Module 30: The Failure of Human Teaching - God's Activities


Module Guide: Nahum - Vindication of Vengeance; and Habakkuk - The Problems of Faith; and Zephaniah - The Severity and Goodness of God

This pre-read guide is taken from the public domain source "The Analysed Bible in 3 Volumes" by G. Campbell Morgan.


Nahum Introduction

Nothing more is known of the prophet Nahum than is declared in the title. He was a native of Elkosh, but this town cannot be located with any certainty. Some place it in Assyria, and defend this by the traditions, and by his evident acquaintance with local terms. Some place it in Palestine, and quote his reference to Lebanon, Carmel, and Bashan. The location is uncertain and unimportant.

The date of the prophecy must have been after the fall of Thebes, 663 B.C. (see 3:8, where No-amon refers to Thebes), and before the fall of Nineveh, 606 B.C. This is sufficiently definite, and there is practical unanimity concerning the date.

There is suggestiveness in the meaning of the prophet's name, which signifies "the full of exceeding comfort."

At the time of the utterance of the prophecy, the northern kingdom had been destroyed, and the ten tribes dispersed. The prophet's message was to Judah, and it was delivered almost certainly during the days succeeding Hezekiah's reign, and. probably in close connection with Manasseh's return from captivity. The Assyrian power was at its very height, and the descriptions given of it reveal its arrogance and habitual oppression of others. Nahum was not sent to Nineveh, as Jonah was. The time of such opportunity for her was for ever passed. The message of Nahum was that of the full end determined. It was a declaration of the vengeance of God upon Nineveh, and may thus be divided: The Verdict of Vengeance (1); the Vision of Vengeance (2); the Vindication of Vengeance (3).

The Verdict of Vengeance

The prophet preceded the announcement of the verdict by a section dealing wholly with Jehovah Himself. In this we find, first a declaration of His character, then a revelation of His majesty, and finally an aflflrmation of His method. As to His character. He is a God of vengeance and yet the central fact of His nature is that He is slow to anger. Under the figure of a storm the prophet set forth the overwhelming majesty of Jehovah. The description of the storm moves in two sections - a hurricane on the sea, a simoom over the land. He finally described the method of God; as toward His friends He is "good, a strong-hold"; toward His foes "He will make a full end."

Having thus set forth the majesty of Jehovah, the prophet proceeded to declare His verdict concerning Nineveh. Addressing himself to Nineveh, he inquired, "What do ye imagine against the Lord?" This hints at the deepest sin of Nineveh, namely, that she had set herself up wilfully against the power of God. In answer to his own question Nahum affirmed the irresistible nature of the judgment which must fall upon the city, and finally made his central charge against her; "There is one gone forth out of thee, that imagineth evil against the Lord, that counselleth wickedness." This charge in all probability referred to the blasphemous boasts of Sennacherib chronicled in Isaiah 34:18-20 and 37:10-13. As other prophets had summoned the nations to attend to God's controversy with Israel, Nahum addressed himself to the chosen people, declaring that the yoke of Assyria should be broken.

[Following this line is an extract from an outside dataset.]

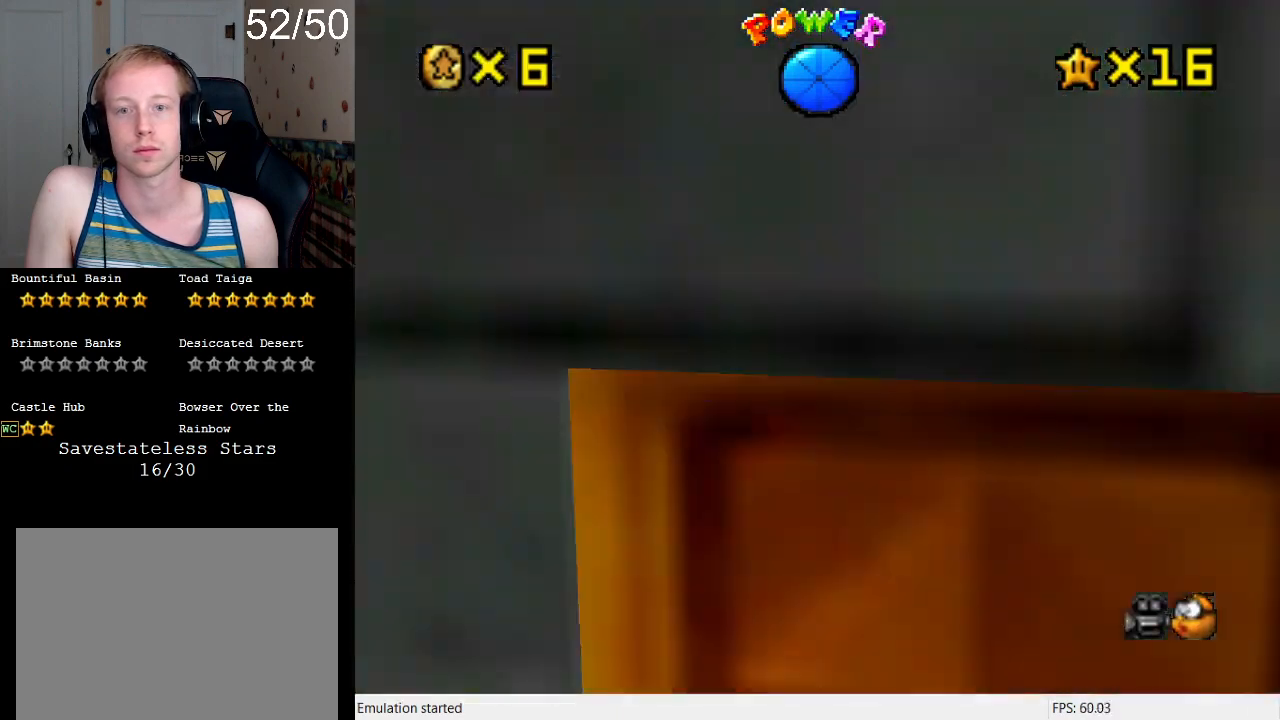
{"buttons": [], "left_stick": "up-right", "right_stick": "center", "events": [[67, "L1", "down"], [200, "L1", "up"], [200, "left_stick", "up-right"]]}
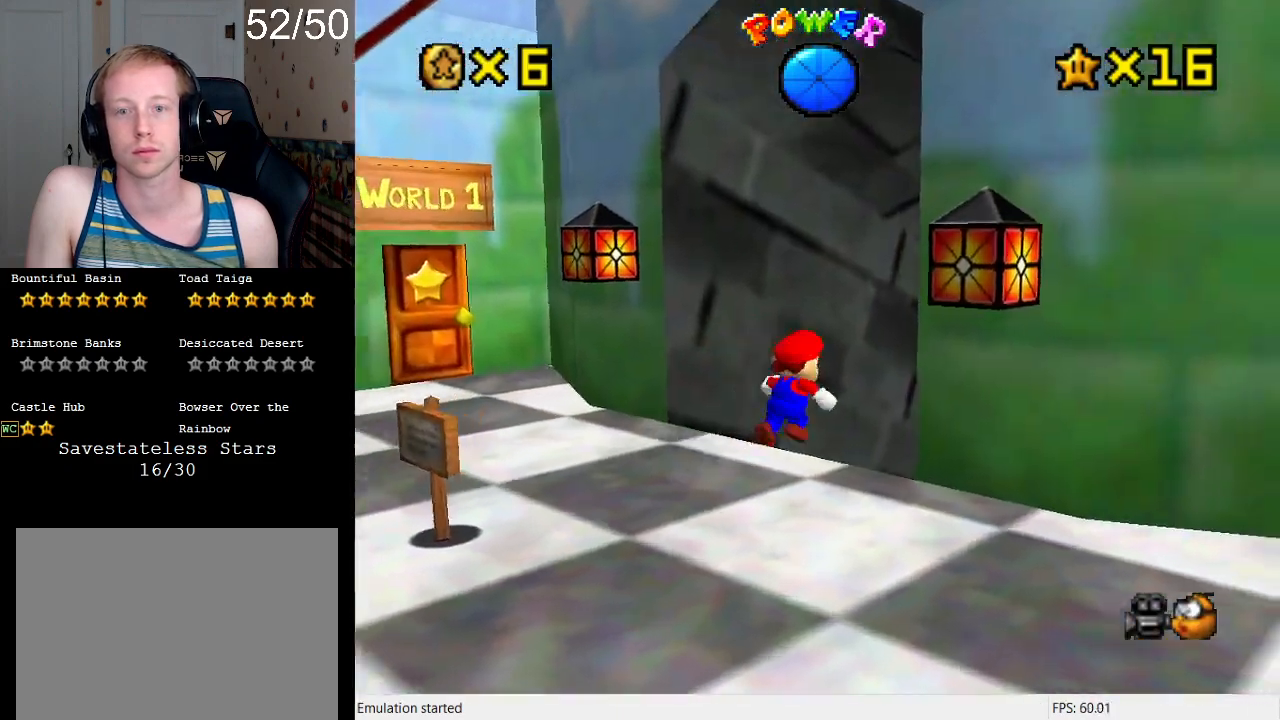
{"buttons": [], "left_stick": "up", "right_stick": "center", "events": [[33, "L1", "down"], [133, "L1", "up"], [233, "left_stick", "up"]]}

The last word in this first section is one which was addressed to Judah. The verdict of vengeance on Nineveh was an evangel to Judah.

The Vision of Vengeance

Having thus announced the verdict the prophet proceeded to describe the process of yengeance. He declared that the "hammer" had come up against Nineveh, and ironically advised her to prepare. He then gave in detail the process of Nineveh's destruction. The interpretations of this description greatly differ. I suggest that it falls into three clearly defined parts. First the conflict (2:3-5); secondly, the conquest (2:6-9) ; finally the consummation (10). The picture of the conflict is a graphic one. We first see the attacking army outside the walls, then the defending host within the city. The battle itself is next described. The conquest of the city is secured by the act of God: "The gates of the rivers are opened." It is interesting to remember that Diodorus Siculus mentions an old prophecy that the city would never be taken until the river became its enemy. He moreover declared that during an enemy's attack the river burst its banks, and washed away the wall for twenty stadia. Continuing, Nahum described the city under the figure of a woman and her attendants. They flee, and the enemy capture the spoil. Finally the consummation of judgment was announced. Nineveh "is empty, and void, and waste." The utter collapse of the people was set forth in figurative language. "The heart melteth" indicates the failure of inward courage. "The knees smite together" indicates the failure of outward courage; the anguish in the loins the resulting agony; and the faces waxed pale the ultimate death.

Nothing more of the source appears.